I read a story a few years ago that taught me something about God’s presence in the hills. Back in 1984, Jerry Levin was the head of CNN’s Middle East Bureau in Beirut, a famous, well-compensated media figure. By his own definition, Levin was, at best, agnostic; a man who disdained organized religion of any kind and even the concept of God. But in 1984, Levin was kidnapped in Beirut and held for ransom in a cell up in the hills outside the city. During his 343 day captivity, Levin had a lot of time to think, and he found himself pondering the value of violence and the possibility that a faith which called people to love their enemies and pray for those who persecuted them might be the only hope, not only for the Middle East, but for the whole world. This conversion experience came fairly early in his ordeal, followed by a time to begin a new relationship with God. Then, on Valentine’s Day 1985, he discovered that a young guard had been careless about the chain that held him. In the night, he slipped free, “tied three blankets together, said a prayer, and then, thoroughly frightened, forced open the shutters to a window…, slipped down the blankets and crept down a mountain side to freedom.” (online posting Feb. 14, 2005, Holy Land Today). He later discovered that his freedom had partially been engineered by his wife, working with Christian, Muslim and Jewish contacts to connect with the young guard who was so “careless.”

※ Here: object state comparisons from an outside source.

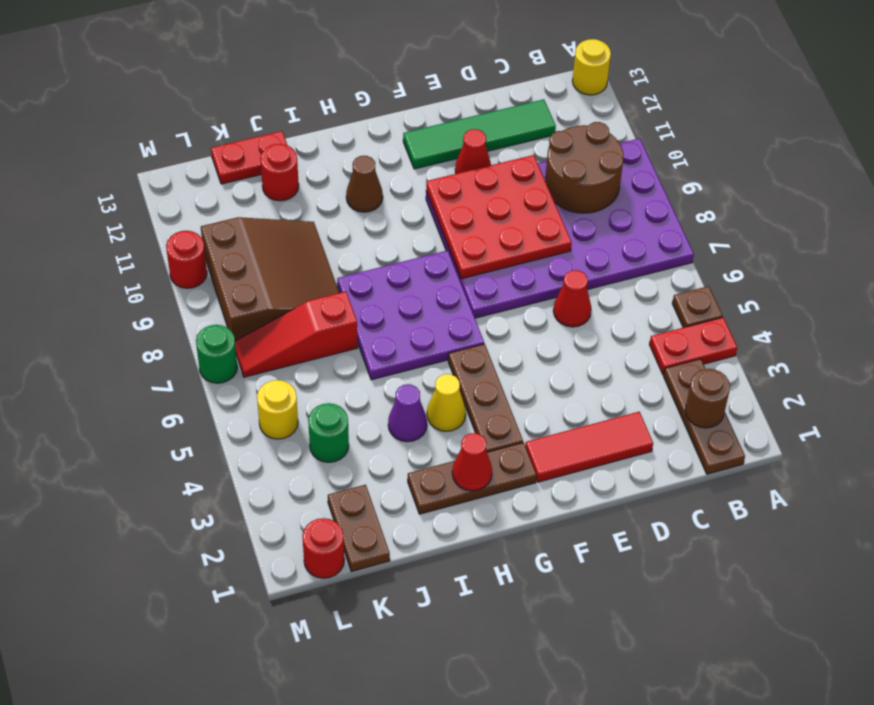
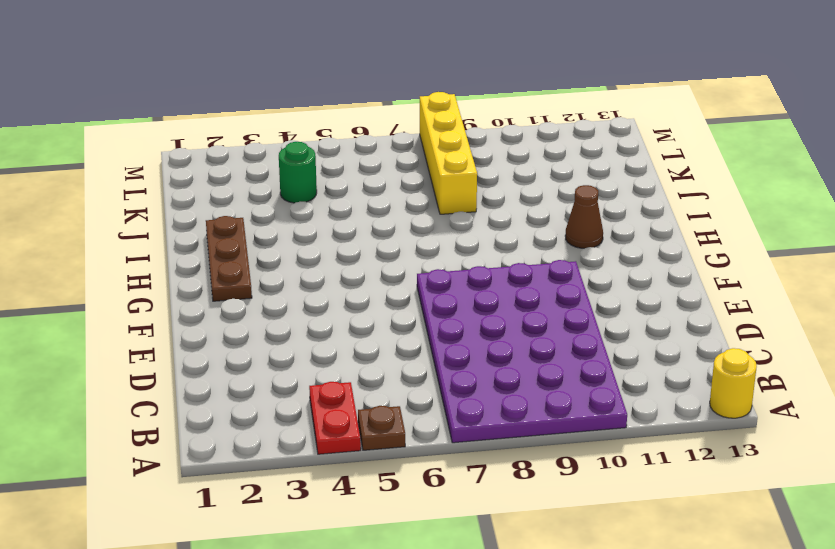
yellow brick J8:M8 level 1 -> brown slope J8:L10 level 1 top L
none -> brown plate B1:B3 level 1
none -> green tile C12:F12 level 1
none -> red tile D2:F2 level 1

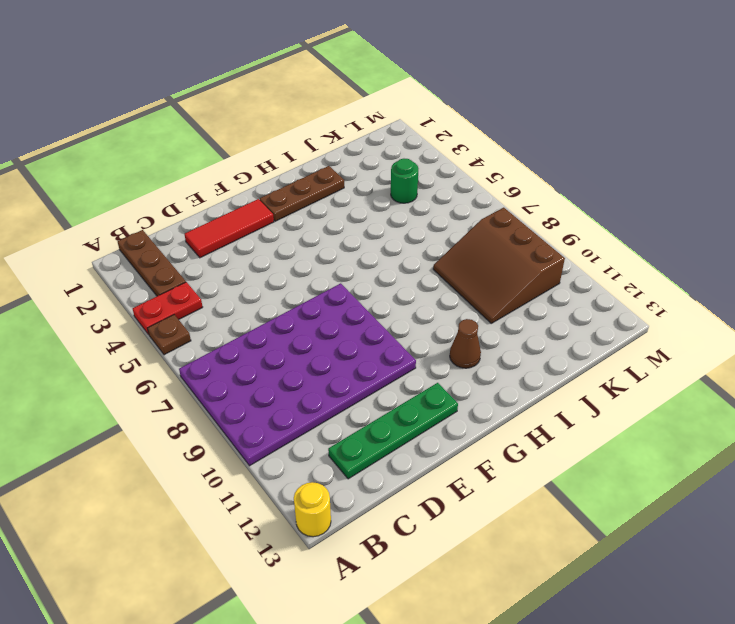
green plate C12:F12 level 1 -> green tile C12:F12 level 1
none -> red cone D6 level 1
none -> red cone E11 level 1
none -> brown plate G3:G5 level 1

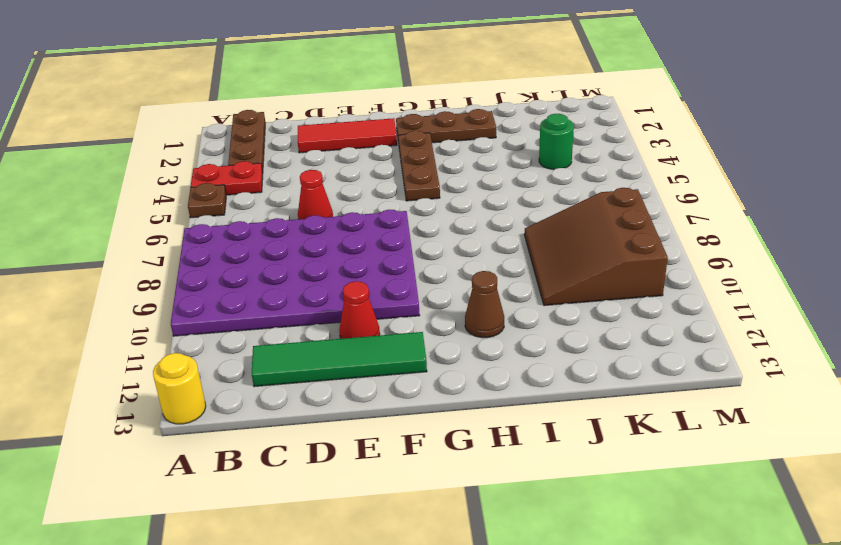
none -> purple plate G6:I8 level 1
none -> yellow cone H4 level 1
none -> purple cone I4 level 1

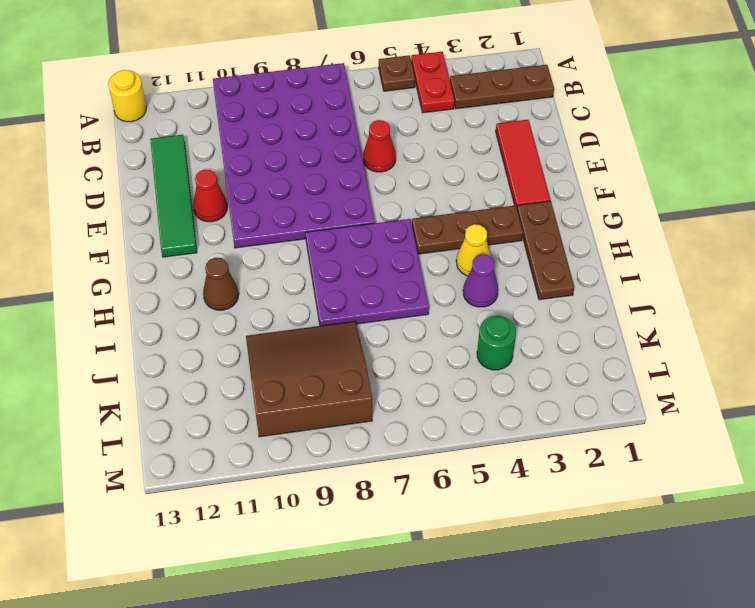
none -> red slope J7:L7 level 1 top J
none -> red round brick J12 level 1
none -> red plate J13:K13 level 1

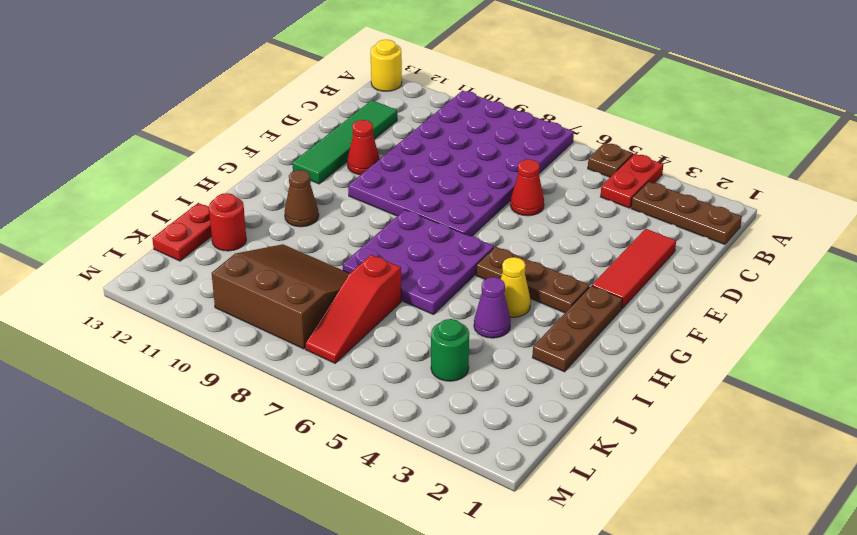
none -> brown plate K1:K2 level 1
none -> red round brick L1 level 1
none -> yellow round brick L5 level 1

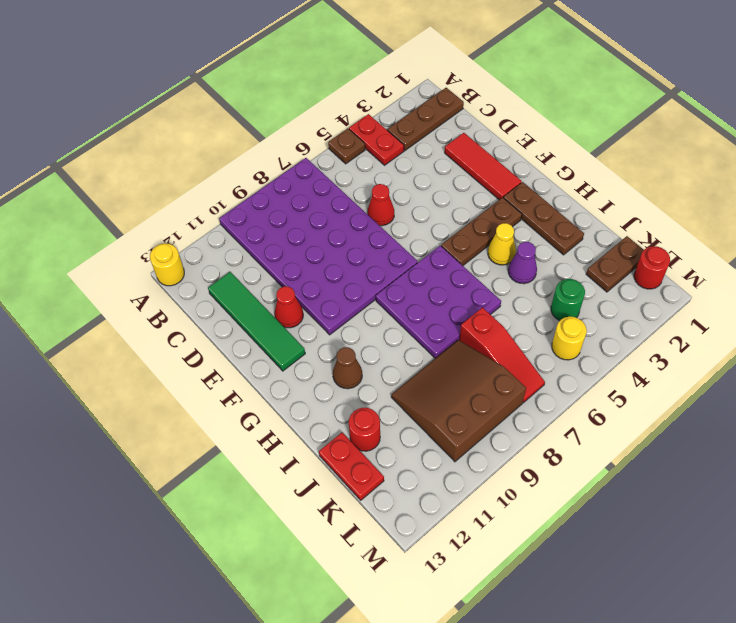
none -> green round brick M7 level 1
none -> red round brick M10 level 1
none -> brown round brick B2 level 2

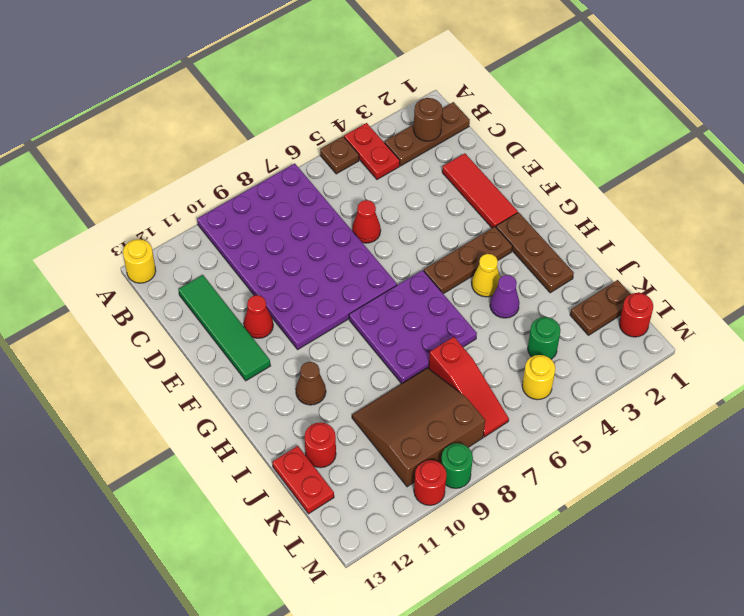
green round brick M9 level 1 -> green round brick M7 level 1
none -> brown round brick B9:C10 level 2
none -> red plate D8:F10 level 2
none -> red cone H2 level 2

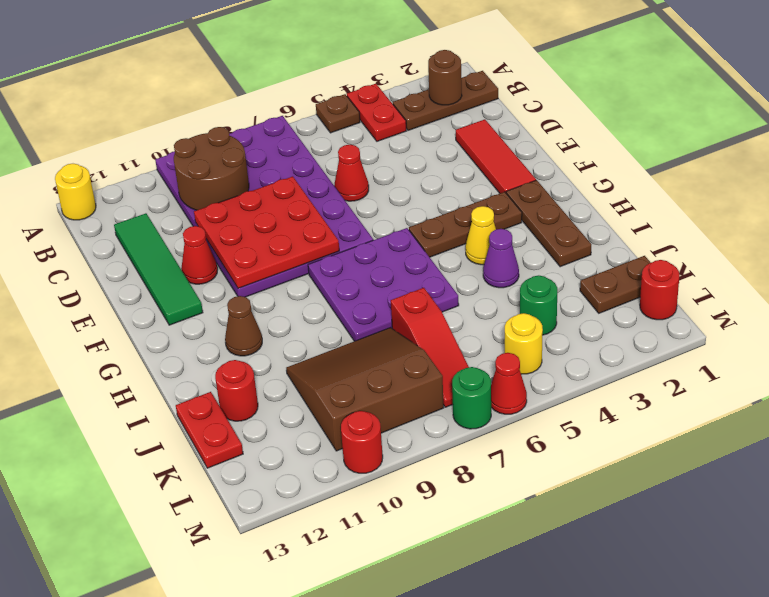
red cone M6 level 1 -> red cone H2 level 2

Following freedom, instead of going back to the jet-set life of international correspondents, both Levin and his wife, Sis, became active with the Christian Peacemaker Teams, going into all the dangerous hills and valleys of Israel, Palestine and Lebanon to seek to build the kinds of bridges that brought Levin out of his captivity. They purposefully go to the difficult places, believing not only that God is there, but that they are part of helping others see and know the presence of a healing, reconciling God all around them, all the time.
“I lift up my eyes to the hills, from where will my help come?”
From God, the Psalmist affirms, present, in the hills, even when we do not acknowledge or remember that God exists. Because no matter the path of our life journey, sooner or later we are called to walk right into those hills. When that happens, remember that the hills are also a place where you can see more clearly. The stars are brighter in the mountains, away from the lights. You can see farther than in the valley. Jerusalem is built on a hill. And in a very old understanding of geography, the hills are where you are closer to God. In Biblical theology, all places of danger, uncertainty, fear and the unknown are also places where we are closer to God.
Martin Luther King, Jr., the day before he died, when he knew his life was in danger,
said, “I’ve been to the mountaintop!” For him, it was not a place of fear, or vulnerability,
but a place where he could see more clearly. He said, “I’ve seen the Promised Land, and I’m happy tonight. I’m not fearing anyone. Mine eyes have seen the glory of the coming of the Lord.”
I lift up my eyes to the hills, from where will my help come?
My help comes from God who made heaven and earth, hills and valleys, all creatures and all people.
God watches our every step. God does not doze off or sleep.
God stands with us, in the heat of day or the dark night of the soul.
God stands with us against all evil. God stands with us no matter where we go, today and forever. Amen.